The Argentine tegu is capable of surviving cool temperatures with a brumation period, similar to hibernation. When temperatures drop, they seek underground burrows and move very little without eating. Rather than creating a burrow, they steal other animals’ homes like gopher tortoises or burrowing owls.

During brumation, their metabolism slows to the extent that they don’t require food for long periods. However, the tegus still must occasionally find water. 

Through brumation, tegus can survive colder temperatures than some other reptiles. Plus, they can elevate their body temperatures by as much as 18 degrees Fahrenheit above the surrounding ambient temperature.

In Florida, the tegus emerge from their burrows as early as February.

Like other invasive species like the Asian Giant Hornet, wildlife officials have their hands full trying to stop their invasions. Similar and even bigger reptiles called Asian and Nile monitors are also invading the Sunshine State, first seen in 1990. 

See more about the African Nile monitor lizard invasion in Florida via WPTV:

Are Argentine Tegus Here to Stay?

The Argentine black and white tegu may be here to stay, despite wildlife officials’ best efforts. In Argentina, they have remained plentiful, though the country can export two million tegu skins annually. Skins are used for leather, and the reptiles are also a food source for rural and native people.

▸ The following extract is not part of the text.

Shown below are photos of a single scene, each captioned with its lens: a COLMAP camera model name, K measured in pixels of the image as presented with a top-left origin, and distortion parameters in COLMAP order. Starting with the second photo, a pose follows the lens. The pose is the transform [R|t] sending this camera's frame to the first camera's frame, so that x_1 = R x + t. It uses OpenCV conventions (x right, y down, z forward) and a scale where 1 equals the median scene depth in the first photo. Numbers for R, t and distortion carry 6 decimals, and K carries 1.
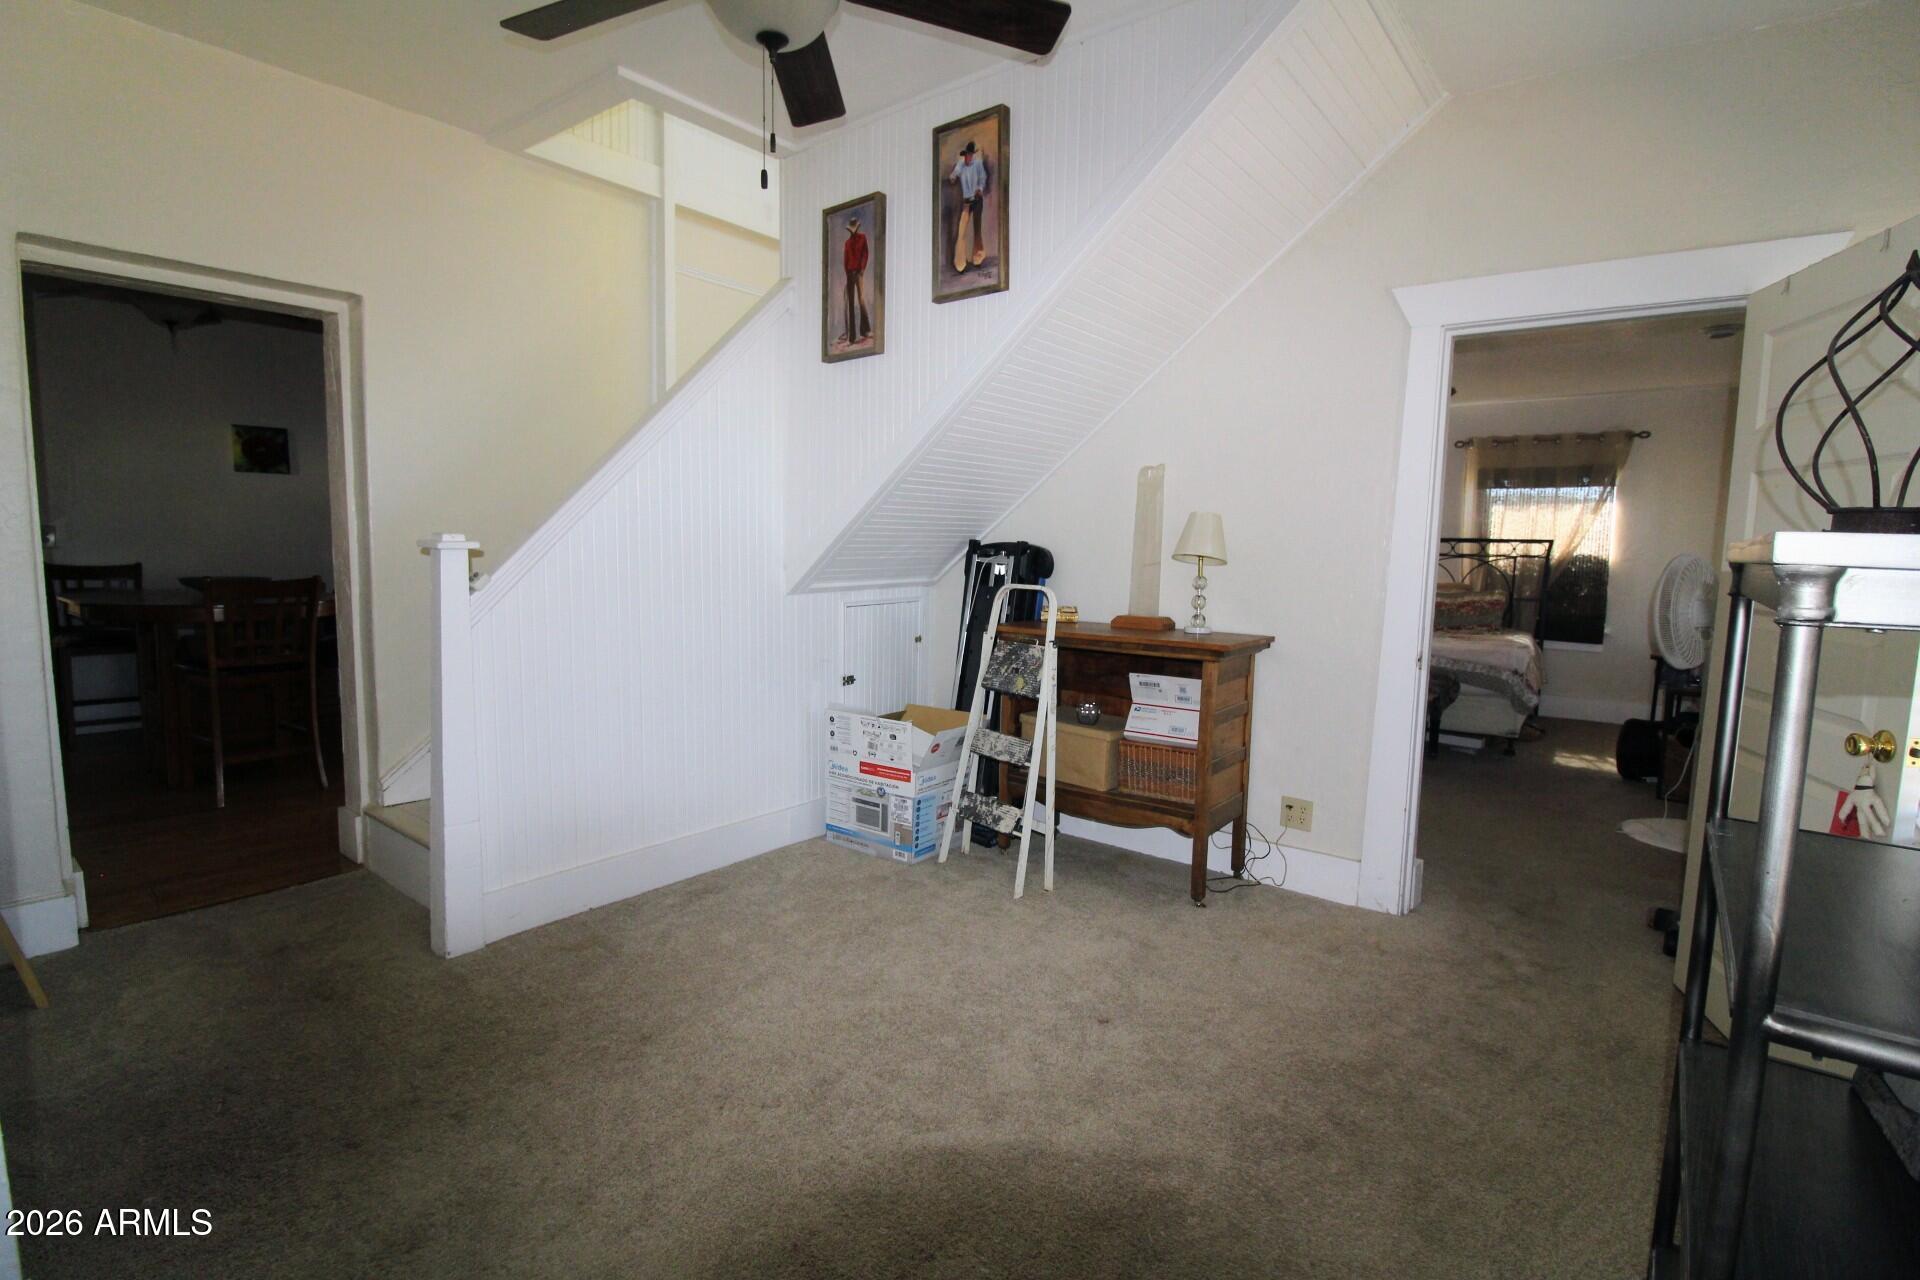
lens RADIAL K [[893.0, 0, 965.7], [0, 893.0, 641.8], [0, 0, 1]] dist [-0.003811, -0.011461]
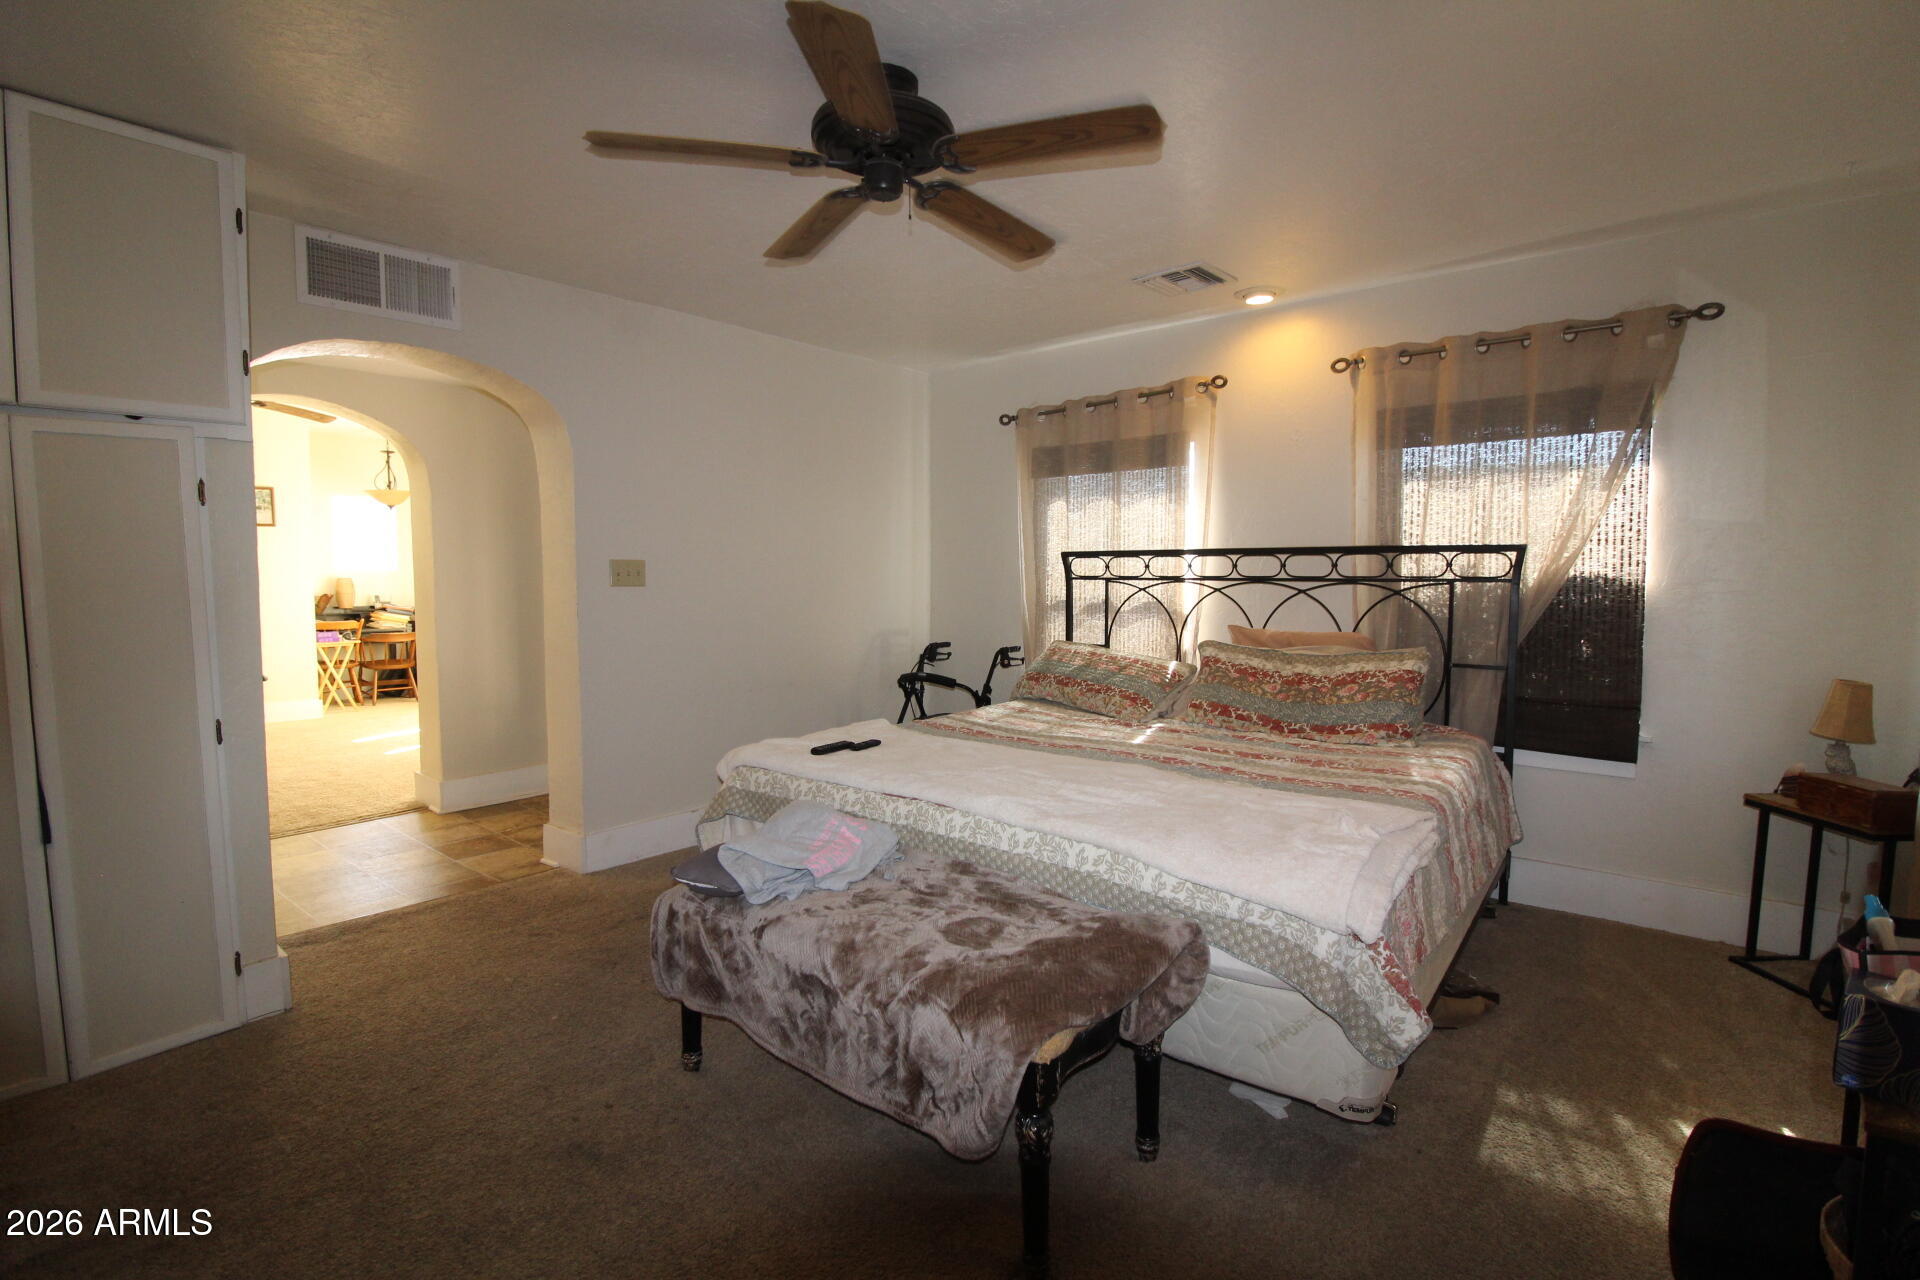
lens RADIAL K [[893.0, 0, 944.4], [0, 893.0, 637.7], [0, 0, 1]] dist [-0.003811, -0.011461]
pose [[0.998097, -0.020873, -0.058023, 0.365105], [0.019260, 0.999416, -0.028224, -0.055394], [0.058578, 0.027053, 0.997916, 0.488823]]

Wildlife officials trapped around 900 Argentina tegus in South Florida in 2020. Nevertheless, they remain plentiful, according to the U.S. Geological Survey. In Georgia, numbers are so far much smaller at only six, down from twelve last year.

If you spot one of these reptiles, contact your local wildlife officials to report the sighting. Although they are fascinating creatures, they pose a real threat to our irreplaceable native wildlife.